Looking for Black Gold: Using a Massively Parallel Computer for Reservoir Simulation
Ernest Chung, Chevron Oil Field Research Co.
Typically, oil is found in the minute pores of sandstone and limestone. To maximize yields, oil companies such as Chevron must pinpoint the elusive stuff, and for that task, supercomputer-generated simulations have proven their usefulness. Today, in the United States, oil companies use simulations primarily to target existing reservoirs, because looking for oil is expensive and environmental standards have become more stringent.
Shared Assignment: A Distributed Computing Solution to the Assignment Problem
Gregory J. McRae, Carnegie Mellon University
McRae and Clay used the HiPPI link to do the computations for the “assignment problem,” a classic and important problem in the field of practical mathematics usually called combinatorial optimization or combinatorial theory. Their code in effect uses the two supercomputers as if they were one linked system passing data back and forth between the CRAY’s vector processing units and the CM-2’s massively parallel array of processors. The advantage is that inherently serial parts of the problem can run on the CRAY and other parts of the problem, amenable to parallel solution, can exploit the massively parallel architecture of the CM-2.
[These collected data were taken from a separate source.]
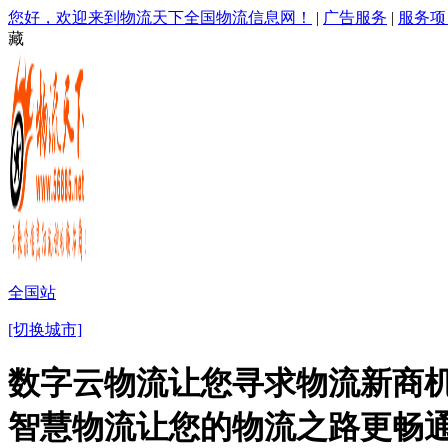
您好，欢迎来到物流天下全国物流信息网！
|
广告服务
|
服务项
藏
全国站
[切换城市]
数字云物流让您寻求物流新商机
智慧物流让您的物流之路更畅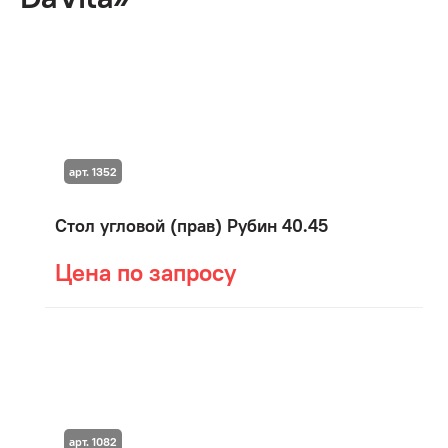
арт. 1352
Стол угловой (прав) Рубин 40.45
Цена по запросу
арт. 1082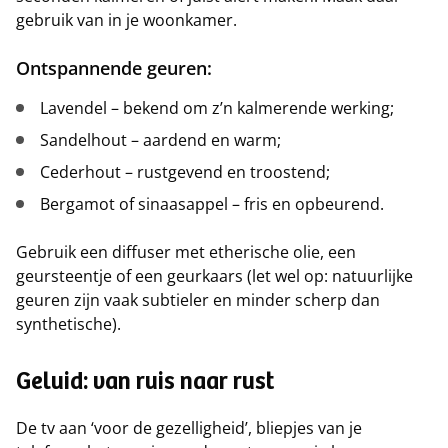
gebruik van in je woonkamer.
Ontspannende geuren:
Lavendel – bekend om z’n kalmerende werking;
Sandelhout – aardend en warm;
Cederhout – rustgevend en troostend;
Bergamot of sinaasappel – fris en opbeurend.
Gebruik een diffuser met etherische olie, een
geursteentje of een geurkaars (let wel op: natuurlijke
geuren zijn vaak subtieler en minder scherp dan
synthetische).
Geluid: van ruis naar rust
De tv aan ‘voor de gezelligheid’, bliepjes van je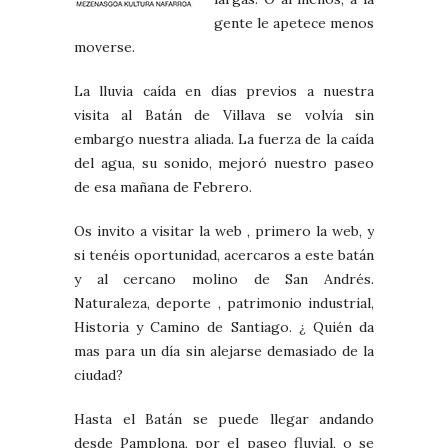
gente le apetece menos
moverse.
La lluvia caída en días previos a nuestra
visita al Batán de Villava se volvía sin
embargo nuestra aliada. La fuerza de la caída
del agua, su sonido, mejoró nuestro paseo
de esa mañana de Febrero.
Os invito a visitar la web , primero la web, y
si tenéis oportunidad, acercaros a este batán
y al cercano molino de San Andrés.
Naturaleza, deporte , patrimonio industrial,
Historia y Camino de Santiago. ¿ Quién da
mas para un día sin alejarse demasiado de la
ciudad?
Hasta el Batán se puede llegar andando
desde Pamplona, por el paseo fluvial, o se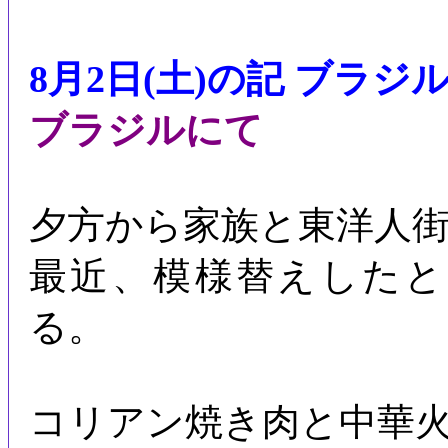
8月2日(土)の記 ブラジ
ブラジルにて
夕方から家族と東洋人
最近、模様替えした
る。
コリアン焼き肉と中華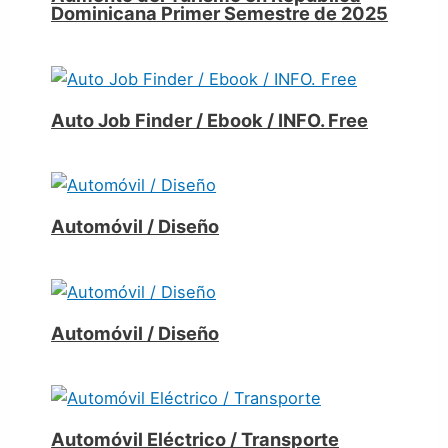
Dominicana Primer Semestre de 2025
Auto Job Finder / Ebook / INFO. Free
Automóvil / Diseño
Automóvil / Diseño
Automóvil Eléctrico / Transporte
Quark Soup: Simulating Hadron Thermodynamics with Massively-Parallel Computing The High-Temperature Quantum Chromodynamics Collaboration
Robert Sugar, University of California, Santa Barbara
The challenge of quantum chromodynamics, QCD as it is known in the trade–is the theory of the strongest force in nature, the force that holds the nucleus of an atom together. Protons and neutrons, says QCD, are bundles of quarks, three in each bundle. The job of weaving quarks into these webs of energy we call matter is carried out by particles called gluons–because the act like the strongest imaginable glue.
Parting the Waters: Distributing Molecular Dynamics Calculations Across Two Supercomputers
Charles Brooks and William Young, Carnegie Mellon University
A limiting factor for protein molecular dynamics has been the large amount of computing needed to account for the water molecules that surround a protein in its cellular environment and influence its shape. Even a relatively small protein (100-150 amino acids) requires about 5,000 water molecules to enclose its folded structure. To examine the folding process could easily take more than 16,000 water molecules. Brooks and Young hit on the idea of breaking out the part of the computing that involves only water molecules and giving it to the CM-2.